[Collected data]
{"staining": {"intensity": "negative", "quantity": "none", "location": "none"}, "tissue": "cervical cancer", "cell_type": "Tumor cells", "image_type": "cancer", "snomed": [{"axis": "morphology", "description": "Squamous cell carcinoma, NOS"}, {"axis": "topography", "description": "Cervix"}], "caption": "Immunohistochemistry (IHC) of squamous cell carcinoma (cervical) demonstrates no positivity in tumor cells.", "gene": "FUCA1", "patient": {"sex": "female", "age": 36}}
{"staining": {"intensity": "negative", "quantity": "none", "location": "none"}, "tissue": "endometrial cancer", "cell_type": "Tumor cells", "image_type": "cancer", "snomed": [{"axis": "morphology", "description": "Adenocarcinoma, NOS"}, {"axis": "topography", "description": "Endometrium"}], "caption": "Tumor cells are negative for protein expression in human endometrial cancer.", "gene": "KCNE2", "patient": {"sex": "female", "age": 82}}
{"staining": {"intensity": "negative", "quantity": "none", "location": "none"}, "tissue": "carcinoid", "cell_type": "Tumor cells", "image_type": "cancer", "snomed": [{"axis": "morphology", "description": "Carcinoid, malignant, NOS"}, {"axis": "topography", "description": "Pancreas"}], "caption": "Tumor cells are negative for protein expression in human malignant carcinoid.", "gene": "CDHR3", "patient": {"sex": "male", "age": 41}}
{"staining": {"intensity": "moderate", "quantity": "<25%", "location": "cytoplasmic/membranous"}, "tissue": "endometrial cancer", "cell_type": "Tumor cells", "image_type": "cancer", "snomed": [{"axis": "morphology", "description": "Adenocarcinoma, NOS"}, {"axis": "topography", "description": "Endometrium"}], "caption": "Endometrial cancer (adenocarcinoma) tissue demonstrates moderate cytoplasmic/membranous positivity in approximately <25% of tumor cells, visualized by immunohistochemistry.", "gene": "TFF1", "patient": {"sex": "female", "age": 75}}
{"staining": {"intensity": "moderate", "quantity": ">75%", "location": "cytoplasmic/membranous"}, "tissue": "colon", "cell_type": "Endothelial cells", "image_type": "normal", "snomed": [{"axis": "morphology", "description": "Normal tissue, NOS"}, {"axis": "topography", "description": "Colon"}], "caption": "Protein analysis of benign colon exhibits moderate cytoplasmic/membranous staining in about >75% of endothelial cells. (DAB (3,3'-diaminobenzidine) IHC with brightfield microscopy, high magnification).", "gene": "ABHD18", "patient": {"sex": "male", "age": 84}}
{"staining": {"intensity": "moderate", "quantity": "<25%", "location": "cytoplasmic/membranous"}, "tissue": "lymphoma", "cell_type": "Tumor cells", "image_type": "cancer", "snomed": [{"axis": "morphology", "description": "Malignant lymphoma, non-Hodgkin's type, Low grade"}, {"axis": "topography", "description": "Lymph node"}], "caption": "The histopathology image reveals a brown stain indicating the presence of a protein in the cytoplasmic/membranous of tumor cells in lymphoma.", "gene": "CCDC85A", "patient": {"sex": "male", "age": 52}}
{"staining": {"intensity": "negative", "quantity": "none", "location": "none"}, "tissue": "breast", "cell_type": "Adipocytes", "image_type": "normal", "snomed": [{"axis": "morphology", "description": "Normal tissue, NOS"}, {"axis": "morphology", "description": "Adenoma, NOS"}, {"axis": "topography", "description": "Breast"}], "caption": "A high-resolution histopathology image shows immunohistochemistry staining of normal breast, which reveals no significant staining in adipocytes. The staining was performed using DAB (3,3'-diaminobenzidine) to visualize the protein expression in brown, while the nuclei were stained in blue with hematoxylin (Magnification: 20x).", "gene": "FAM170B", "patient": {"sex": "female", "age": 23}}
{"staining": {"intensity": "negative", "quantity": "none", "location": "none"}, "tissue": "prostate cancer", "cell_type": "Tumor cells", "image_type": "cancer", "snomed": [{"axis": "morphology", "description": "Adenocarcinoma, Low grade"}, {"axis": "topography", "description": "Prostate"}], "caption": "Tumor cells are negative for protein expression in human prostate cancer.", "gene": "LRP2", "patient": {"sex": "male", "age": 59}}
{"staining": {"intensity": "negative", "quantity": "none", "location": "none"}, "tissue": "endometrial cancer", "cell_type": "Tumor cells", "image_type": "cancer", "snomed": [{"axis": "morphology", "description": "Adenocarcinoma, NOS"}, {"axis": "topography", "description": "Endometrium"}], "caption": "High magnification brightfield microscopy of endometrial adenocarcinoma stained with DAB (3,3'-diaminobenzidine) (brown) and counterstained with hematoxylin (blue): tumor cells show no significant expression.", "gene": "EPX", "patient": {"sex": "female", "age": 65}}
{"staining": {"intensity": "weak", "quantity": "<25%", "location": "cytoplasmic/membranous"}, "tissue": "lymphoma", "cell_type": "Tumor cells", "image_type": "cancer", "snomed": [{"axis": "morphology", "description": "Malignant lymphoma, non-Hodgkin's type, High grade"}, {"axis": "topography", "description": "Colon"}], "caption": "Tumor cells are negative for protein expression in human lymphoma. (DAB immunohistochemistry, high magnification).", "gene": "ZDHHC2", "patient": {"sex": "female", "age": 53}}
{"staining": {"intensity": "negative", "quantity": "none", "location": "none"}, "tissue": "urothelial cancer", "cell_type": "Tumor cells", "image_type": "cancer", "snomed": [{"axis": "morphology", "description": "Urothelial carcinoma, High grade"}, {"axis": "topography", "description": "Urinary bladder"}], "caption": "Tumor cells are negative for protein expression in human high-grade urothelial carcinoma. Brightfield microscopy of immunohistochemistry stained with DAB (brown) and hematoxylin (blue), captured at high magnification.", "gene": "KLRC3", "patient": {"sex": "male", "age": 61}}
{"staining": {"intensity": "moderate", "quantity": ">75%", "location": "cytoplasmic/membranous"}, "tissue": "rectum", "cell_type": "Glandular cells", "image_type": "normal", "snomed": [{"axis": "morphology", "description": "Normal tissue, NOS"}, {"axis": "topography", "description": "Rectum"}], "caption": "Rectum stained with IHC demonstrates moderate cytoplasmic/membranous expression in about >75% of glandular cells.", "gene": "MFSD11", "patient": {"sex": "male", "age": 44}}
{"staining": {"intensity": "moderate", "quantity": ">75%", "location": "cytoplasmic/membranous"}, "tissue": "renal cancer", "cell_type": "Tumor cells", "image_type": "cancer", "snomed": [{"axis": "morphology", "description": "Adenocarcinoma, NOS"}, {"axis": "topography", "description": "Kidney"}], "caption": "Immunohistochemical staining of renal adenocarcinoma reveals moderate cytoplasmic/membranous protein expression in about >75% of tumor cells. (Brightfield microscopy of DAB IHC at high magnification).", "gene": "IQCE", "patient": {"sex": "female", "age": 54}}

▶ **YOUR OBJECTIVE**
Copy all of the entries above exactly as shown.

▶ **SOLVED EXERCISE**
{"staining": {"intensity": "negative", "quantity": "none", "location": "none"}, "tissue": "cervical cancer", "cell_type": "Tumor cells", "image_type": "cancer", "snomed": [{"axis": "morphology", "description": "Squamous cell carcinoma, NOS"}, {"axis": "topography", "description": "Cervix"}], "caption": "Immunohistochemistry (IHC) of squamous cell carcinoma (cervical) demonstrates no positivity in tumor cells.", "gene": "FUCA1", "patient": {"sex": "female", "age": 36}}
{"staining": {"intensity": "negative", "quantity": "none", "location": "none"}, "tissue": "endometrial cancer", "cell_type": "Tumor cells", "image_type": "cancer", "snomed": [{"axis": "morphology", "description": "Adenocarcinoma, NOS"}, {"axis": "topography", "description": "Endometrium"}], "caption": "Tumor cells are negative for protein expression in human endometrial cancer.", "gene": "KCNE2", "patient": {"sex": "female", "age": 82}}
{"staining": {"intensity": "negative", "quantity": "none", "location": "none"}, "tissue": "carcinoid", "cell_type": "Tumor cells", "image_type": "cancer", "snomed": [{"axis": "morphology", "description": "Carcinoid, malignant, NOS"}, {"axis": "topography", "description": "Pancreas"}], "caption": "Tumor cells are negative for protein expression in human malignant carcinoid.", "gene": "CDHR3", "patient": {"sex": "male", "age": 41}}
{"staining": {"intensity": "moderate", "quantity": "<25%", "location": "cytoplasmic/membranous"}, "tissue": "endometrial cancer", "cell_type": "Tumor cells", "image_type": "cancer", "snomed": [{"axis": "morphology", "description": "Adenocarcinoma, NOS"}, {"axis": "topography", "description": "Endometrium"}], "caption": "Endometrial cancer (adenocarcinoma) tissue demonstrates moderate cytoplasmic/membranous positivity in approximately <25% of tumor cells, visualized by immunohistochemistry.", "gene": "TFF1", "patient": {"sex": "female", "age": 75}}
{"staining": {"intensity": "moderate", "quantity": ">75%", "location": "cytoplasmic/membranous"}, "tissue": "colon", "cell_type": "Endothelial cells", "image_type": "normal", "snomed": [{"axis": "morphology", "description": "Normal tissue, NOS"}, {"axis": "topography", "description": "Colon"}], "caption": "Protein analysis of benign colon exhibits moderate cytoplasmic/membranous staining in about >75% of endothelial cells. (DAB (3,3'-diaminobenzidine) IHC with brightfield microscopy, high magnification).", "gene": "ABHD18", "patient": {"sex": "male", "age": 84}}
{"staining": {"intensity": "moderate", "quantity": "<25%", "location": "cytoplasmic/membranous"}, "tissue": "lymphoma", "cell_type": "Tumor cells", "image_type": "cancer", "snomed": [{"axis": "morphology", "description": "Malignant lymphoma, non-Hodgkin's type, Low grade"}, {"axis": "topography", "description": "Lymph node"}], "caption": "The histopathology image reveals a brown stain indicating the presence of a protein in the cytoplasmic/membranous of tumor cells in lymphoma.", "gene": "CCDC85A", "patient": {"sex": "male", "age": 52}}
{"staining": {"intensity": "negative", "quantity": "none", "location": "none"}, "tissue": "breast", "cell_type": "Adipocytes", "image_type": "normal", "snomed": [{"axis": "morphology", "description": "Normal tissue, NOS"}, {"axis": "morphology", "description": "Adenoma, NOS"}, {"axis": "topography", "description": "Breast"}], "caption": "A high-resolution histopathology image shows immunohistochemistry staining of normal breast, which reveals no significant staining in adipocytes. The staining was performed using DAB (3,3'-diaminobenzidine) to visualize the protein expression in brown, while the nuclei were stained in blue with hematoxylin (Magnification: 20x).", "gene": "FAM170B", "patient": {"sex": "female", "age": 23}}
{"staining": {"intensity": "negative", "quantity": "none", "location": "none"}, "tissue": "prostate cancer", "cell_type": "Tumor cells", "image_type": "cancer", "snomed": [{"axis": "morphology", "description": "Adenocarcinoma, Low grade"}, {"axis": "topography", "description": "Prostate"}], "caption": "Tumor cells are negative for protein expression in human prostate cancer.", "gene": "LRP2", "patient": {"sex": "male", "age": 59}}
{"staining": {"intensity": "negative", "quantity": "none", "location": "none"}, "tissue": "endometrial cancer", "cell_type": "Tumor cells", "image_type": "cancer", "snomed": [{"axis": "morphology", "description": "Adenocarcinoma, NOS"}, {"axis": "topography", "description": "Endometrium"}], "caption": "High magnification brightfield microscopy of endometrial adenocarcinoma stained with DAB (3,3'-diaminobenzidine) (brown) and counterstained with hematoxylin (blue): tumor cells show no significant expression.", "gene": "EPX", "patient": {"sex": "female", "age": 65}}
{"staining": {"intensity": "weak", "quantity": "<25%", "location": "cytoplasmic/membranous"}, "tissue": "lymphoma", "cell_type": "Tumor cells", "image_type": "cancer", "snomed": [{"axis": "morphology", "description": "Malignant lymphoma, non-Hodgkin's type, High grade"}, {"axis": "topography", "description": "Colon"}], "caption": "Tumor cells are negative for protein expression in human lymphoma. (DAB immunohistochemistry, high magnification).", "gene": "ZDHHC2", "patient": {"sex": "female", "age": 53}}
{"staining": {"intensity": "negative", "quantity": "none", "location": "none"}, "tissue": "urothelial cancer", "cell_type": "Tumor cells", "image_type": "cancer", "snomed": [{"axis": "morphology", "description": "Urothelial carcinoma, High grade"}, {"axis": "topography", "description": "Urinary bladder"}], "caption": "Tumor cells are negative for protein expression in human high-grade urothelial carcinoma. Brightfield microscopy of immunohistochemistry stained with DAB (brown) and hematoxylin (blue), captured at high magnification.", "gene": "KLRC3", "patient": {"sex": "male", "age": 61}}
{"staining": {"intensity": "moderate", "quantity": ">75%", "location": "cytoplasmic/membranous"}, "tissue": "rectum", "cell_type": "Glandular cells", "image_type": "normal", "snomed": [{"axis": "morphology", "description": "Normal tissue, NOS"}, {"axis": "topography", "description": "Rectum"}], "caption": "Rectum stained with IHC demonstrates moderate cytoplasmic/membranous expression in about >75% of glandular cells.", "gene": "MFSD11", "patient": {"sex": "male", "age": 44}}
{"staining": {"intensity": "moderate", "quantity": ">75%", "location": "cytoplasmic/membranous"}, "tissue": "renal cancer", "cell_type": "Tumor cells", "image_type": "cancer", "snomed": [{"axis": "morphology", "description": "Adenocarcinoma, NOS"}, {"axis": "topography", "description": "Kidney"}], "caption": "Immunohistochemical staining of renal adenocarcinoma reveals moderate cytoplasmic/membranous protein expression in about >75% of tumor cells. (Brightfield microscopy of DAB IHC at high magnification).", "gene": "IQCE", "patient": {"sex": "female", "age": 54}}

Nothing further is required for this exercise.